Scientific classification
- Kingdom: Animalia
- Phylum: Arthropoda
- Subphylum: Chelicerata
- Class: Arachnida
- Order: Amblypygi
- Family: Charinidae
- Genus: Sarax
- Species: S. ioanniticus
- Binomial name: Sarax ioanniticus Kritscher, 1959
- Synonyms: Charinus ioanniticus (Kritscher, 1959) ; Lindosiella ioannitica Kritscher, 1959 ; Charinus ioanniticus (Miranda & Giupponi & Prendini & Scharff, 2021) ;

= Sarax ioanniticus =

- Genus: Sarax
- Species: ioanniticus
- Authority: Kritscher, 1959

Species of arachnid

Sarax ioanniticus is a species of whipspider from the Eastern Mediterranean. It is among the only amblypygi found within the Western Palearctic region, and the only one which has been found in Europe.

== Description ==
Like others in its genus, Sarax ioanniticus is a small whipspider, with the carapaces of three females examined in a 2021 analysis ranging from 2.80 to 3.03 mm. Its eyes are reduced in size, and the lateral eye clusters are situated very close to the lateral carapace margin. S. ioanniticus reproduces mostly through parthenogenesis, possibly allowing it to more easily establish new populations.

== Taxonomic history ==
S. ioanniticus was originally described under the name Lindosiella ioannitica in 1959, and Peter Weygoldt moved it to the genus Charinus in 1972. It was placed in the genus Sarax in a 2021 revision of the Charinidae, based on morphological details such as the lateral eyes being close to the lateral edge of the carapace and finger-like female gonopods.
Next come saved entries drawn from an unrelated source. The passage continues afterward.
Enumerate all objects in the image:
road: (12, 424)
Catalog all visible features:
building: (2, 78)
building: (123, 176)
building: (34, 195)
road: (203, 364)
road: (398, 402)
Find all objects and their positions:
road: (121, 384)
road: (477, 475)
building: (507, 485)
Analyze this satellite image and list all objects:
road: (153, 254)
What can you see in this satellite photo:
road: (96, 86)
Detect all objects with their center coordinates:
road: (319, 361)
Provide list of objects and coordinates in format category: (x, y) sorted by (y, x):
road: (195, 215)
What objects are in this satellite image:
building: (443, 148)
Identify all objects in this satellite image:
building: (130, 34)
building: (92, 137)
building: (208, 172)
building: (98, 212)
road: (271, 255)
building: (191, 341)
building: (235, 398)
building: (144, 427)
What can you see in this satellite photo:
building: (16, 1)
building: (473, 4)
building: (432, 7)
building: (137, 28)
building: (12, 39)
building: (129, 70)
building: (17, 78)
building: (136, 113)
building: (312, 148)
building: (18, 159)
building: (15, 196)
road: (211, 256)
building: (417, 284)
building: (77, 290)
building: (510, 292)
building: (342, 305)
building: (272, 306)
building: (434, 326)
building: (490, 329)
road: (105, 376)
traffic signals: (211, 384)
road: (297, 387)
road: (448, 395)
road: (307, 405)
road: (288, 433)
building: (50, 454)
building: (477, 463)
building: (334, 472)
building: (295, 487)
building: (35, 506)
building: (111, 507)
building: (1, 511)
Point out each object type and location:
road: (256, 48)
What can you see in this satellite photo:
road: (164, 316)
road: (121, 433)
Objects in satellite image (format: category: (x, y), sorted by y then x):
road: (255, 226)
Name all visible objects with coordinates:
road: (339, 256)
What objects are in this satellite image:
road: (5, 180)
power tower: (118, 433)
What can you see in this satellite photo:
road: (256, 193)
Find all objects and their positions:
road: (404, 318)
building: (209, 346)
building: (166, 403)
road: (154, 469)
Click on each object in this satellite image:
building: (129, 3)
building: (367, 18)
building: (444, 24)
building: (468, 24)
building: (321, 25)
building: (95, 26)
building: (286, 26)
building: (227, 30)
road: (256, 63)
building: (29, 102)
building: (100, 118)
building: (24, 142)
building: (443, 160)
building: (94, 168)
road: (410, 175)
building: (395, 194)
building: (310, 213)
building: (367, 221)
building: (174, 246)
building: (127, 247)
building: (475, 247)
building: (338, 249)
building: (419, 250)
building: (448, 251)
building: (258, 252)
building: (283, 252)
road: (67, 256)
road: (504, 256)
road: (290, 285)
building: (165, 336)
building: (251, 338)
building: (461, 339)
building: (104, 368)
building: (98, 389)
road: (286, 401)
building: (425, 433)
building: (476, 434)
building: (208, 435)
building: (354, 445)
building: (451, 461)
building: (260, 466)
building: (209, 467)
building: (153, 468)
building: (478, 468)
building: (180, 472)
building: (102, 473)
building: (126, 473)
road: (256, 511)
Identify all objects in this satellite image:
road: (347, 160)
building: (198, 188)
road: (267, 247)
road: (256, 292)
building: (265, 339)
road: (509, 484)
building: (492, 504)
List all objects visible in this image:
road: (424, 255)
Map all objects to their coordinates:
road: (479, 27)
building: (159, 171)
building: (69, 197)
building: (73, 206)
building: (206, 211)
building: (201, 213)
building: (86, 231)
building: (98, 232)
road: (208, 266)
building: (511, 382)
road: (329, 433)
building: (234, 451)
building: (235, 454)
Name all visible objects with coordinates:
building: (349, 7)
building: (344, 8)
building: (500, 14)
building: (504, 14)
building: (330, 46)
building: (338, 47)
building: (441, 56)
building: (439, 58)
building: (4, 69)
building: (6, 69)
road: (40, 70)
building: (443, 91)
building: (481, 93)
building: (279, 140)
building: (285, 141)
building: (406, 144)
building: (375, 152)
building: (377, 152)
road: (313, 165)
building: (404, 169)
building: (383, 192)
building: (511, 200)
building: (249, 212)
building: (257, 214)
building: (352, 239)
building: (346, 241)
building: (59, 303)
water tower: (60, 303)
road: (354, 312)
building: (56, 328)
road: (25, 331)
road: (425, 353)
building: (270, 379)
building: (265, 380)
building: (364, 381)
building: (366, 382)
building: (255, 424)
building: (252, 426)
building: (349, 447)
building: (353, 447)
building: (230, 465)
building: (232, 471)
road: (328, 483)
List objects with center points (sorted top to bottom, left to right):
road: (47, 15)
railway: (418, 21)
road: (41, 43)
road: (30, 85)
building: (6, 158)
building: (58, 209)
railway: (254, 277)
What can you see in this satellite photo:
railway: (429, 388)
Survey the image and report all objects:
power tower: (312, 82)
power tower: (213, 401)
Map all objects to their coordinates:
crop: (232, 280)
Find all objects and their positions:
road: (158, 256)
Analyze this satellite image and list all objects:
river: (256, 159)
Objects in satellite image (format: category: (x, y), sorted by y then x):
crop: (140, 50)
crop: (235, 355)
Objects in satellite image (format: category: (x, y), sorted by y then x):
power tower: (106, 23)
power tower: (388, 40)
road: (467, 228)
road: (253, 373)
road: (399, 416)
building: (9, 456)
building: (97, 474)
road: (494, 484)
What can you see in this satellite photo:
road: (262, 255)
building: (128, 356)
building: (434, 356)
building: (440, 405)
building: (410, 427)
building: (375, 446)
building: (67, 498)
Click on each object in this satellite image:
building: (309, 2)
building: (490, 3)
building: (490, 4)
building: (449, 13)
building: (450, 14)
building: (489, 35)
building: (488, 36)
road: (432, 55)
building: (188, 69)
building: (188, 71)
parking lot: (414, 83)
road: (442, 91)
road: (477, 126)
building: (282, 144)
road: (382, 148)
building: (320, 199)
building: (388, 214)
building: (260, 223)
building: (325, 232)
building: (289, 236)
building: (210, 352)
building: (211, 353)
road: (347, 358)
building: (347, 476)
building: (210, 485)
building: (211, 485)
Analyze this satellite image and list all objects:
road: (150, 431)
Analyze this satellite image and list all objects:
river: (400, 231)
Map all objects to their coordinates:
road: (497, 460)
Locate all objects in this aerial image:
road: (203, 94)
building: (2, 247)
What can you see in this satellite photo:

== Distribution and habitat ==

Generally, Sarax ioanniticus ranges around the coastline of the Eastern Mediterranean. Specimens collected in Athens in 2018 made it the only known species of whipspider found in continental Europe. In 2019, a population was discovered in the World War II-era Kleines Berlin air raid shelter in Trieste, Italy. This was the first record of Amblypygi from Italy, and the westernmost record of S. ioanniticus. It may have been introduced to Trieste by ship from Greece and Turkey, or historical objects stored in the air raid shelter. Its range overlaps with Sarax israelensis.

S. ioanniticus is synanthropic, generally inhabiting caves in human-disturbed areas. Specimens have been collected from manmade subterranean tunnels, cracks in walls, and under rocks.